Reading Round-Up: Barack Obama and the Dalai Lama

There have been plenty of news stories recently about today’s meeting between Barack Obama and the Dalai Lama. Here are some suggestions for further reading (and viewing):

1. Tibet expert Robert Barnett of Columbia University is interviewed by Deborah Jerome of the Council of Foreign Relations:

All American presidents since 1990 have met with the Dalai Lama, yet President Obama’s scheduled meeting Thursday has drawn a sharp warning from China that the visit will undermine U.S.-China relations. Is China more irritated about this visit than it has been previously?

There is certainly a higher level of angry rhetoric from Beijing. . . . But in fact, behind the scenes, Beijing was far more disturbed by the previous presidential meeting, President George W. Bush’s presentation of the Congressional Gold Medal to the Dalai Lama in October 2007—because that was the first and only time a U.S. president and the Tibetan leader had met in public.
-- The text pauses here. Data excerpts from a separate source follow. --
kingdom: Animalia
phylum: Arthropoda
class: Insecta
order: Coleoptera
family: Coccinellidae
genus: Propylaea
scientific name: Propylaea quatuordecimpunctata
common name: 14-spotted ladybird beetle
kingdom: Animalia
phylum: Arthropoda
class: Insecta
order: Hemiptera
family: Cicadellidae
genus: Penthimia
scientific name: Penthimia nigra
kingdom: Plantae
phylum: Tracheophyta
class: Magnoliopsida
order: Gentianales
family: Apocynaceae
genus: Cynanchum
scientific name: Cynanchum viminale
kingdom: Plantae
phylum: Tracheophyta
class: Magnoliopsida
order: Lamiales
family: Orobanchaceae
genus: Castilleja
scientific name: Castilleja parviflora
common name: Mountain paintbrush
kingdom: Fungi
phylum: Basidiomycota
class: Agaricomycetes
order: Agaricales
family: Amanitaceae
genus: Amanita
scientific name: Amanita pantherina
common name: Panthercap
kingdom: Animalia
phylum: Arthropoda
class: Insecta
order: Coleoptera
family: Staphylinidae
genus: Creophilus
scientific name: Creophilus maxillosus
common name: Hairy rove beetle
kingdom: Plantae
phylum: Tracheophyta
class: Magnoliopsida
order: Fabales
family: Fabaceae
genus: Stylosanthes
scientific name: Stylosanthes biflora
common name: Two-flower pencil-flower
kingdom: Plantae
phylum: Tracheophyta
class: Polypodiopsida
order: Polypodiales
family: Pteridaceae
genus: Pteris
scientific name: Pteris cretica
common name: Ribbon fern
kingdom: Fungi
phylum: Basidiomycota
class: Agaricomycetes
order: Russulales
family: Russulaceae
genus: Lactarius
So for Chinese diplomats, the real objective for the last six months or so has been not to stop the meeting, which their experts knew was impossible, but to get it to be private. That’s been achieved, because the meeting will take place in a private room, the White House Map Room. But that’s an obscure issue of protocol that, as the White House knows, makes a lot of difference to Beijing officials but none to American or Tibetan perceptions of the meeting. For China, the symbolic details matter, but for Tibetans in Tibet, it’s only whether the two people meet that is meaningful.

2. “Tibet Is No Shangri-La,” writes Christina Larson at Foreign Policy:

The political and territorial stakes are serious, and not likely to be resolved anytime soon. But there is also a gauziness with which the region and the man who represents it to the West are most often discussed. Even in the fast-paced and cynical 21st century, talk of Tibet still elicits a 19th century aura of romanticism and melancholy. In general, sentiment veils critical thinking. In the case of Tibet, our collective nostalgia, inexplicably, for a place most of us have never seen lends itself to a striking absolutism with which we discuss the place, its people, its present condition, its future destiny. While most things in life are murky and grey, the Tibet of our imagination is pristine, and the lines between good and evil are as clear as a mountain stream.

3. We’ve mentioned Donald Lopez’s “7 Things You Don’t Know About Tibet” before, but it seems appropriate to call attention to it again this week:

Tibetans have never heard of their famous religious text The Tibetan Book of the Dead. What is known in the West by that title is a short Tibetan work, the Bardo Thodol, meaning “Liberation through Hearing in the Intermediate State.” It is a mortuary text, read over a dead or dying person to help him or her escape from rebirth or, if that’s not possible, to have a good rebirth in the next life. It is an example of a genre of similar texts used in one of the four sects of Tibetan Buddhism. It became the most famous Tibetan text in the West after Walter Wentz, a wealthy American Theosophist, traveled to India in the 1920s, and commissioned a translation. Wentz then added his own commentary, transforming the Tibetan mortuary text into a Theosophical treatise. The text has lived on through several reincarnations, including one by Timothy Leary that uses the Tibetan text as a “flight plan” for an acid trip. Leary’s book (The Psychedelic Experience: A Manual Based on the Tibetan Book of the Dead) is best remembered for the line “Whenever in doubt, turn off your mind, relax, float downstream,” which was lifted by John Lennon for the song “Tomorrow Never Knows” on the Beatles’ 1966 album, Revolver.

4. At Time, Jeff Wasserstrom discusses the current Sino-U.S. relationship and declares it “Too Big to Fail”:

While Washington and Beijing seem very much at odds just now, we shouldn’t let their current state blind us to how intertwined they have become, nor to parallels between America’s rise at the start of the last century and China’s at the start of this one. Whether they like it or realize it, their relationship is truly one thing too big to fail.

5. “The Caucus” blog of the New York Times has a short video assembled by Ben Werschkul of statements Obama and the White House have made regarding Tibet during the past year — all of which are “notable for their caution.”